GIVEN RECORDS:
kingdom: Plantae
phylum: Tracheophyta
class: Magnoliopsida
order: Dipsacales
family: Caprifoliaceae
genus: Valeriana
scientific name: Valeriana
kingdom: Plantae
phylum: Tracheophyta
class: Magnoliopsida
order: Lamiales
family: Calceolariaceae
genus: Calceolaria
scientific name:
--
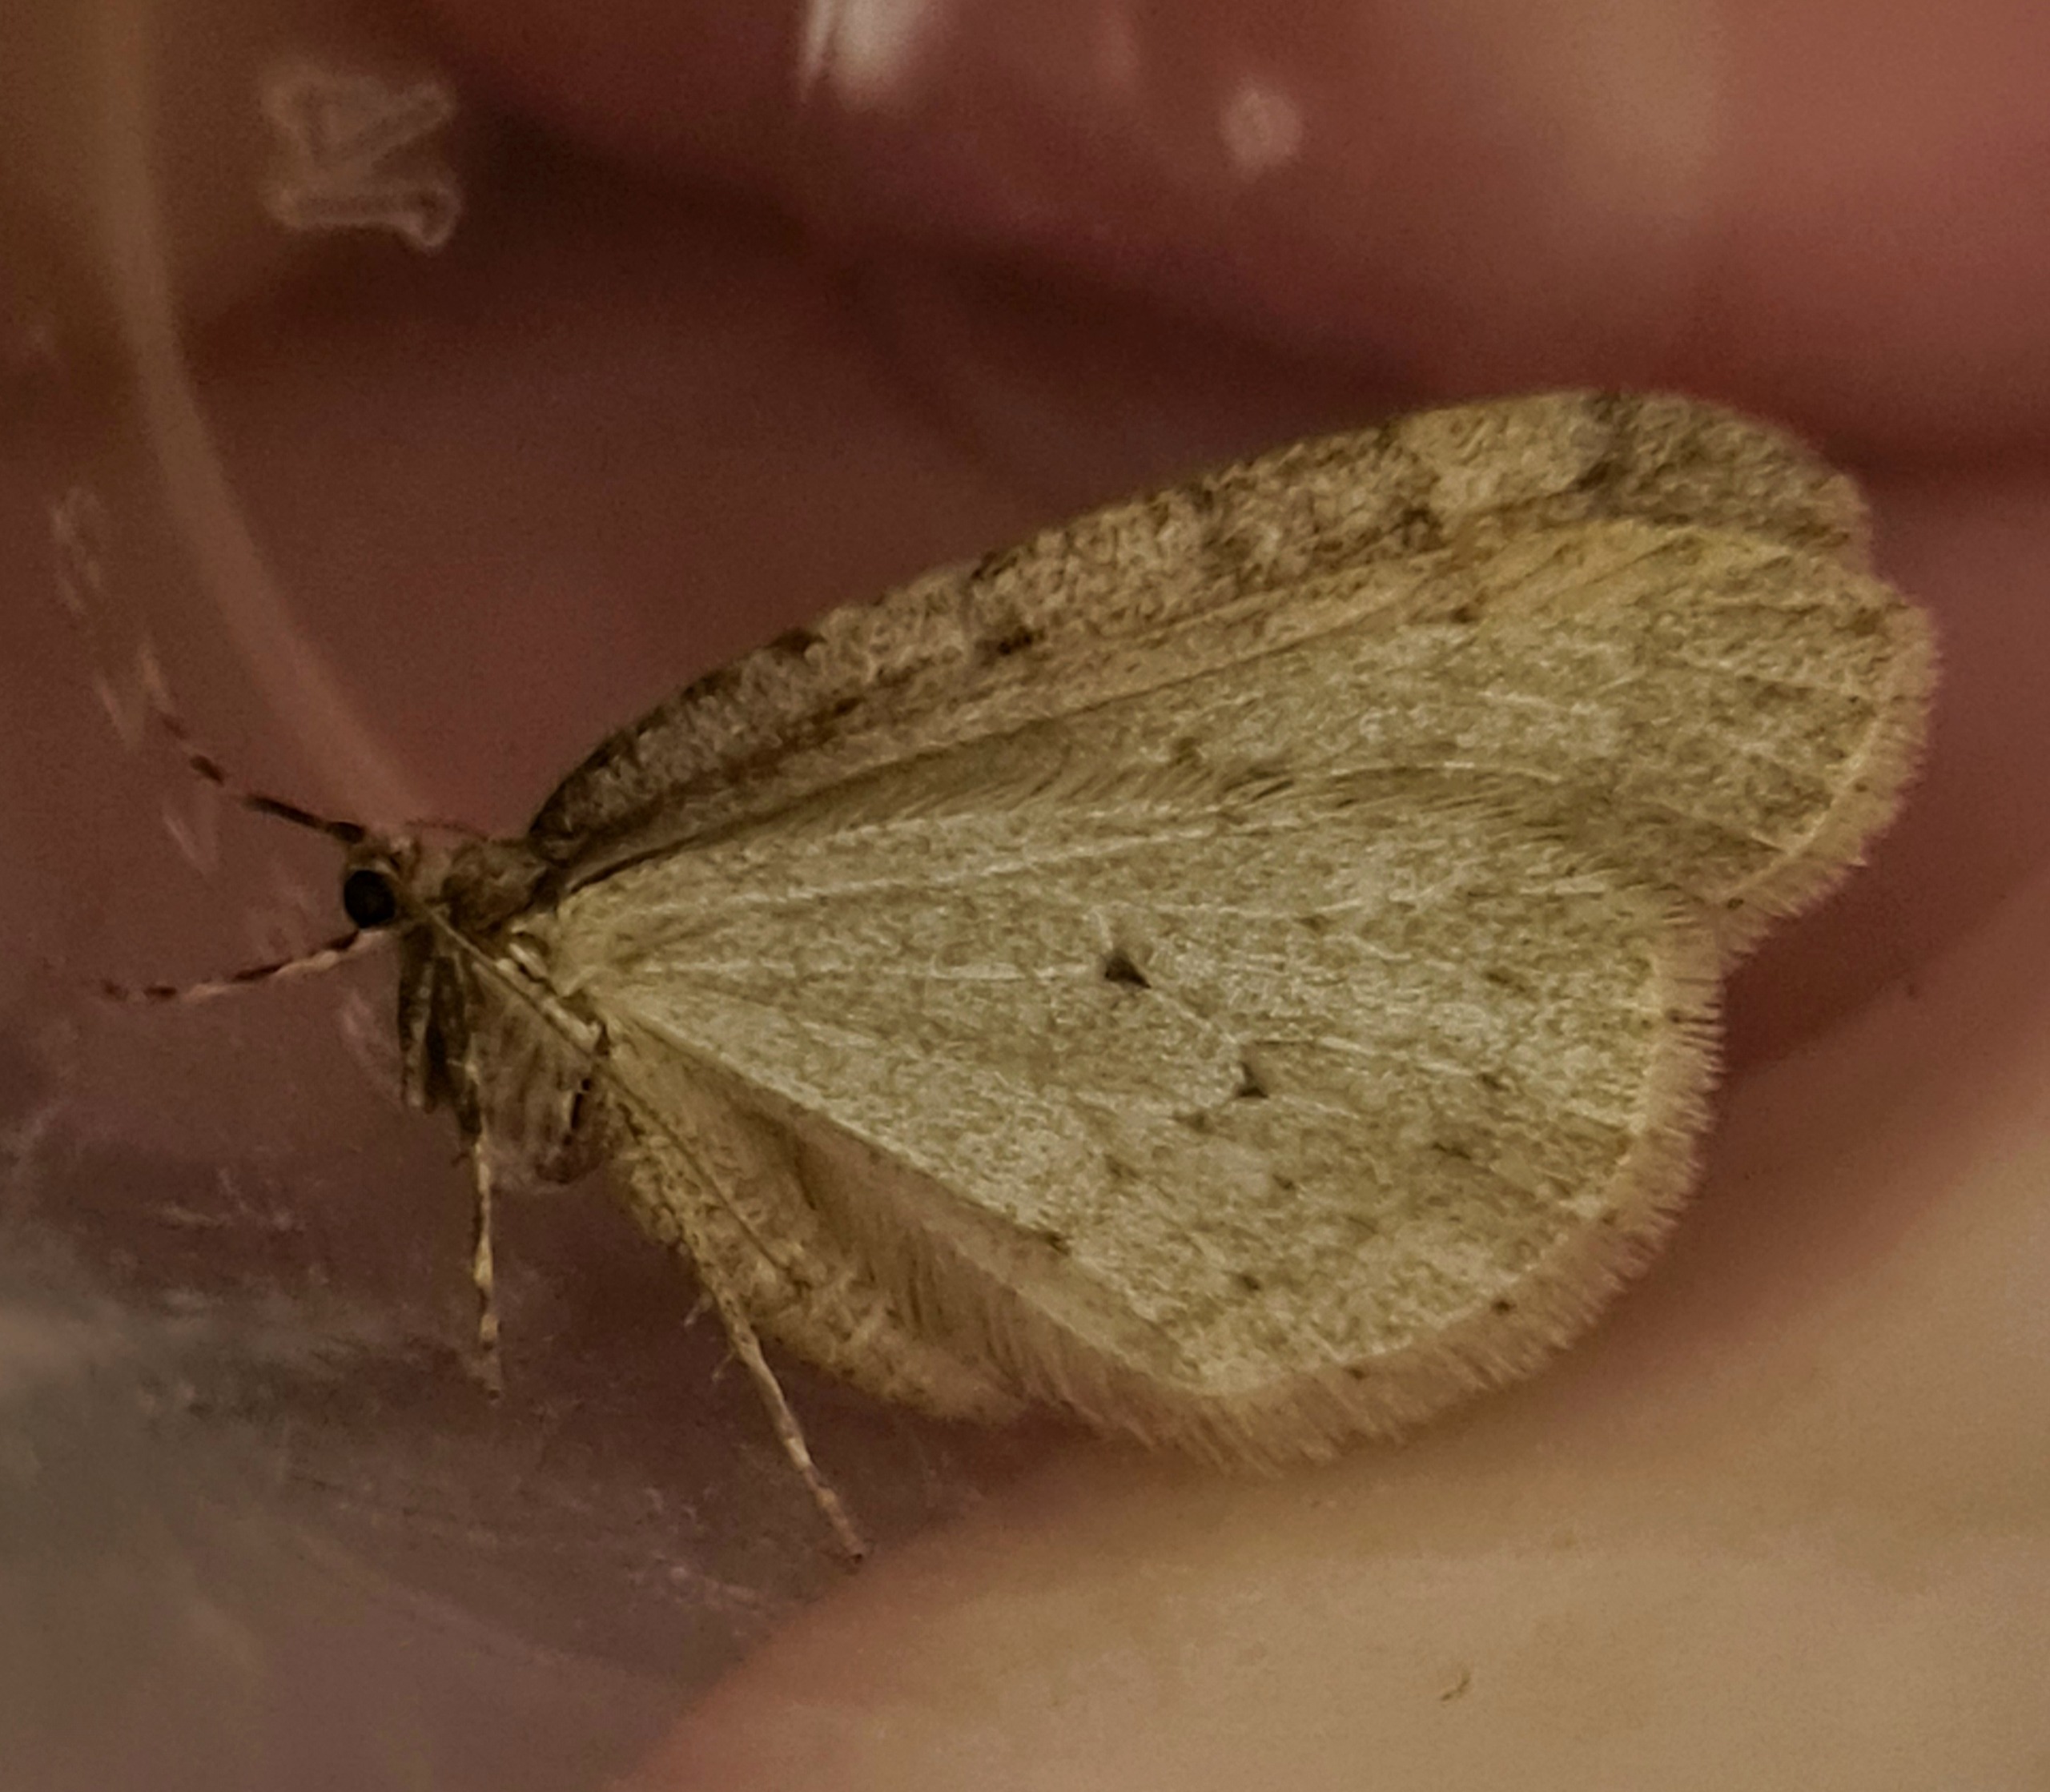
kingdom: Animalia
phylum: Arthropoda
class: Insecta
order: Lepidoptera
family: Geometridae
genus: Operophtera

EXERCISE PROMPT:
Render as a Markdown table with columns "Row" and "Entry line" the lines starting at the line that contains "order: Dipsacales" and ending at the line that contains "genus: Calceolaria", numbering each row and omitting any blank lines.

EXERCISE RESPONSE:
| Row | Entry line |
|---|---|
| 1 | order: Dipsacales |
| 2 | family: Caprifoliaceae |
| 3 | genus: Valeriana |
| 4 | scientific name: Valeriana |
| 5 | kingdom: Plantae |
| 6 | phylum: Tracheophyta |
| 7 | class: Magnoliopsida |
| 8 | order: Lamiales |
| 9 | family: Calceolariaceae |
| 10 | genus: Calceolaria |